Scania und INIT schließen sich im Forschungsprojekt iQMobility zusammen

Bislang standen bei der Erforschung des autonomen Fahrens im Öffentlichen Nahverkehr Minibusse für ca. 10 Fahrgäste im Fokus. Damit lassen sich die aktuellen Anforderungen nach mehr Flexibilität, z. B. in Form bedarfsgesteuerter Zubringerverkehre oder Mobilitätsdienste auf campusartigen Geländen, sehr gut erfüllen. Da jedoch Busse im urbanen Linienverkehr weiterhin eine dominante Rolle spielen werden, erforschen INIT und der schwedische Fahrzeughersteller Scania nun den ITCS gesteuerten autonomen Betrieb von Linienbussen.

Wie so oft stehen auch bei der Frage nach autonom fahrenden Bussen wirtschaftliche Gesichtspunkte im Kern der Betrachtung. Da Fahrpersonal immer schwerer zu gewinnen ist und darüber hinaus einen wesentlichen Kostenfaktor darstellt, bietet der Betrieb autonomer Busse Verkehrsunternehmen einige Vorteile. Erste Erfahrungen zeigen, dass soziale Auswirkungen durch neu entstehende Stellen im Bereich Service und Maintenance ausgeglichen werden können.

Bereits der autonome Betrieb auf den Betriebshöfen verspricht eine signifikante Kostenreduktion. Können Fahrzeuge zwischen Stellplätzen, Wartungs- und Betankungsstationen führerlos bewegt werden, reduziert sich die Zeit, die entsprechend qualifiziertes Personal aufwenden muss, um Fahrzeuge von A nach B zu lenken. Durch die stark vereinfachten Anforderungen eines geschützten Operationsbereichs steht zu erwarten, dass dieser Anwendungsfall schon in naher Zukunft realisiert wird. Aber am Ende der Entwicklung werden autonom betriebene Linienbusse sehr wahrscheinlich ein ganz normaler Bestandteil des Modalmixes werden. Deshalb wurde mit iQMobility eines der ersten Forschungsprojekte weltweit ins Leben gerufen, das die spezifischen Anforderungen an autonome Busse im ITCS gesteuerten ÖPNV-Linienverkehr untersucht.

Das Forschungsprojekt

Bei iQMobility handelt es sich um ein vom schwedischen Staat gefördertes Projekt unter der Leitung des schwedischen Fahrzeugherstellers Scania, der zur Volkswagengruppe gehört. Das Projekt beschäftigt sich mit der Untersuchung der spezifischen Anforderungen des öffentlichen Nahverkehrs bezüglich autonom fahrender Busflotten. Ziel ist es zu ermitteln, welche Informationen zwischen einzelnen Komponenten und Systemen ausgetauscht werden und welche technischen Spezifikationen diese erfüllen müssen. Es gilt, nicht nur bei den Bussen die Fertigkeit des Fahrens zu entwickeln, sondern auch ihre Einbindung in ein Leitsystem und andere im ÖPNV erforderliche IT-Lösungen zu ermöglichen. Nur wenn dies gelingt, können autonom fahrende Linienbusse im ÖPNV wirklich zum Einsatz kommen. Nach langer Evaluierung entschied sich Scania für INIT, den weltweit führenden Anbieter integrierter Telematiksysteme, als Partner für die Einbindung von autonomen Bussen in bestehende ÖPNV Strukturen.
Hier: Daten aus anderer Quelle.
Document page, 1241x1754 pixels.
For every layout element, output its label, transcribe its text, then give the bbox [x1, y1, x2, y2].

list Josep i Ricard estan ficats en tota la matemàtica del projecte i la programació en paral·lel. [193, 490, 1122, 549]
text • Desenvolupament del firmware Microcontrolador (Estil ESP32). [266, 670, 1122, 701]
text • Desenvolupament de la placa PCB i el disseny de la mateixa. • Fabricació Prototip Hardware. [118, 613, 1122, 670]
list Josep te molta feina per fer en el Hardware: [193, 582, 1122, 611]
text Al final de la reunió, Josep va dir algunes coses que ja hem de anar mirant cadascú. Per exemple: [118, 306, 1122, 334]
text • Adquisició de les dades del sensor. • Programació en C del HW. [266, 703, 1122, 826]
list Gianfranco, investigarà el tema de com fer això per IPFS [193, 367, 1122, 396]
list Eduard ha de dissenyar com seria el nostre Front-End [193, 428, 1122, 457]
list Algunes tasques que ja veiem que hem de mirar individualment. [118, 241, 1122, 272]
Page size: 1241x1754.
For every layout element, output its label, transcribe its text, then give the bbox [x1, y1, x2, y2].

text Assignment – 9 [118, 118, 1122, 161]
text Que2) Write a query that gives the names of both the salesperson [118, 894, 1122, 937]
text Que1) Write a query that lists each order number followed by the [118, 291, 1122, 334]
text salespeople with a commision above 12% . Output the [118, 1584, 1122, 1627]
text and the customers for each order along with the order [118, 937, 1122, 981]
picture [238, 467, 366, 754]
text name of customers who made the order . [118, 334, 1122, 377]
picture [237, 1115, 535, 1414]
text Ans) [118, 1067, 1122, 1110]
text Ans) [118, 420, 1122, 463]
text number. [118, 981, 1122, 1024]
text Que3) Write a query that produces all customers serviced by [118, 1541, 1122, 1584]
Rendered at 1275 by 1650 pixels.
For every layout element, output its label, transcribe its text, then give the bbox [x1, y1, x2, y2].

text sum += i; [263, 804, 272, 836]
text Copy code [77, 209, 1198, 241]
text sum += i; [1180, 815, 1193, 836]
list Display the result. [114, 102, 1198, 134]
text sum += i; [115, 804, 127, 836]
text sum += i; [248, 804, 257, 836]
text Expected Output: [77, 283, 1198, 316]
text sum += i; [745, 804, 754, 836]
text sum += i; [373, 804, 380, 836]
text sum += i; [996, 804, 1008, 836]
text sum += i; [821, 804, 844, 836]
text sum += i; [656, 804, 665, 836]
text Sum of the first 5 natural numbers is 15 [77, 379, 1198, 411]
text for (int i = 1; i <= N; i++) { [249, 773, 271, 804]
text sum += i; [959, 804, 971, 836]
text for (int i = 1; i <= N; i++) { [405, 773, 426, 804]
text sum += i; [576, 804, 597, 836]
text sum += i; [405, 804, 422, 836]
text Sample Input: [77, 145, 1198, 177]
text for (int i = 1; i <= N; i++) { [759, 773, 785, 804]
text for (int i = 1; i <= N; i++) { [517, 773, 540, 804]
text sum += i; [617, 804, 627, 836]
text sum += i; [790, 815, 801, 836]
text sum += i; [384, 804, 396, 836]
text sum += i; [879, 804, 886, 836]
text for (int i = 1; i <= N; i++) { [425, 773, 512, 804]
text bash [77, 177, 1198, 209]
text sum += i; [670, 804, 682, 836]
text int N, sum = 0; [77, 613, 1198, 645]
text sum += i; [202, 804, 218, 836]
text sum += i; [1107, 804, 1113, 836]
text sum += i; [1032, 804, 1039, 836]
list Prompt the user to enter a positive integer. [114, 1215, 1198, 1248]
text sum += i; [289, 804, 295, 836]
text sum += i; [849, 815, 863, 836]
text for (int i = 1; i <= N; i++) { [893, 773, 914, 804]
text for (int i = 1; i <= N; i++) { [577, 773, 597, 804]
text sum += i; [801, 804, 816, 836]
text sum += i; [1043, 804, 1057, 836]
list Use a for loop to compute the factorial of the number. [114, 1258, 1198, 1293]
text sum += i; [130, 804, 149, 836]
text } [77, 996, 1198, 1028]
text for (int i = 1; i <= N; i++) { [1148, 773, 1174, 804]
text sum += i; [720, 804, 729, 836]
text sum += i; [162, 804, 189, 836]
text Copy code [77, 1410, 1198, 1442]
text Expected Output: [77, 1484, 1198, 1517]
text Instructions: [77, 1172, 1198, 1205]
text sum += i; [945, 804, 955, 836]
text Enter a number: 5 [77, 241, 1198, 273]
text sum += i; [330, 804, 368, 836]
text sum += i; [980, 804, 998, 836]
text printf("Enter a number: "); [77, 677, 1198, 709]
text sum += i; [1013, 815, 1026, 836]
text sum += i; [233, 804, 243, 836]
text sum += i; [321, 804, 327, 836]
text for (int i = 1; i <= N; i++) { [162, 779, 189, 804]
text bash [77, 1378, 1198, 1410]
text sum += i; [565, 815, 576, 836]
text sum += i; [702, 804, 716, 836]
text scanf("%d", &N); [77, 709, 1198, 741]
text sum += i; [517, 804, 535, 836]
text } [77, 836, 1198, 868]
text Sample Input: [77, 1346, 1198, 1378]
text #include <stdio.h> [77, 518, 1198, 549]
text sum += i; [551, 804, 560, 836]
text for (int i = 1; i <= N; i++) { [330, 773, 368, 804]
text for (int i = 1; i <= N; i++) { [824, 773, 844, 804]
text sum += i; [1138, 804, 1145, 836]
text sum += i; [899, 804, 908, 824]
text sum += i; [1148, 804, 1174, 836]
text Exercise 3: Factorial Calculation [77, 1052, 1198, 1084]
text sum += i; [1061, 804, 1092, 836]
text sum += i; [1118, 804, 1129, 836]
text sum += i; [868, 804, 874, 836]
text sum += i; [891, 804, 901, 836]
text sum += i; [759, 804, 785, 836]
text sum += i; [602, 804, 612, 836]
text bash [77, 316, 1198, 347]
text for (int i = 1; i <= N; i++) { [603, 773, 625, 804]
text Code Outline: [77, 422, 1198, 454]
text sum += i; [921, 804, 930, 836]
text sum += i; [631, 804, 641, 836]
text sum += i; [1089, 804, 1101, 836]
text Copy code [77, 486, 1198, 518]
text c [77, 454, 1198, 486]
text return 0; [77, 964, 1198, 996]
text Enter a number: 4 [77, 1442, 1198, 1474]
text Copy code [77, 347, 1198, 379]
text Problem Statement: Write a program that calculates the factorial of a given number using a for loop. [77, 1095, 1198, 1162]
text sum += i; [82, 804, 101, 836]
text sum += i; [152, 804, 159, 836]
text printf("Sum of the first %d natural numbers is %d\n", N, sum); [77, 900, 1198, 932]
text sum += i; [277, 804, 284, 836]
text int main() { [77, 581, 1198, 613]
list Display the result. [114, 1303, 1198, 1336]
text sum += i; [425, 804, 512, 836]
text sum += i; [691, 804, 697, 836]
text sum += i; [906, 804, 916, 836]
Anders Ställberg, Project Manager for City Automation bei Scania, erläutert: „Wir bei Scania arbeiten an der Entwicklung autonomer Transportsysteme, die autonome Fahrzeuge in ihren Kontext setzen. Nicht die Fahrzeuge selbst stellen die Lösung dar, sondern die Art und Weise, wie sie genutzt und in ein ÖPNV-Gesamtsystem eingebunden werden. Um die Herausforderungen, die sich bei der Einführung autonomer Fahrzeuge im Öffentlichen Personennahverkehr stellen, vollständig verstehen zu können, benötigten wir aber einen starken Partner. Den haben wir in INIT gefunden. Wir müssen lernen zu verstehen, wie sich unsere cloud-basierte intelligente Steuerumgebung und unsere Fahrzeuge mit einem zeitgemäßen ÖPNV-Leitsystem integrieren lassen, damit alle Komponenten gemeinsam die Anforderungen der Kunden erfüllen können.“

Das primäre Ergebnis des Projektes soll die Entwicklung eines prototypischen Transportsystems für den automatisierten städtischen ÖPNV sein. Drei Bereiche stehen dabei im Fokus: Planung, Steuerung und Depotmanagement. Daraus ergeben sich folgende zu untersuchende Fragestellungen: Welche für den autonomen Betrieb zusätzlich erforderlichen Informationen müssen in ÖPNV-Planungssysteme aufgenommen werden? Wie können Fahrpläne und dispositive Maßnahmen des Intermodal Transport Control Systems (ITCS) in konkrete Fahranweisungen übersetzt werden, welche die Steuereinheiten der Fahrzeuge korrekt interpretieren? Welche Erweiterungen oder Anbindungen an Planungs- oder Leitsysteme sind in einem Depotmanagementsystem erforderlich, damit es das autonome Fahren unterstützen kann?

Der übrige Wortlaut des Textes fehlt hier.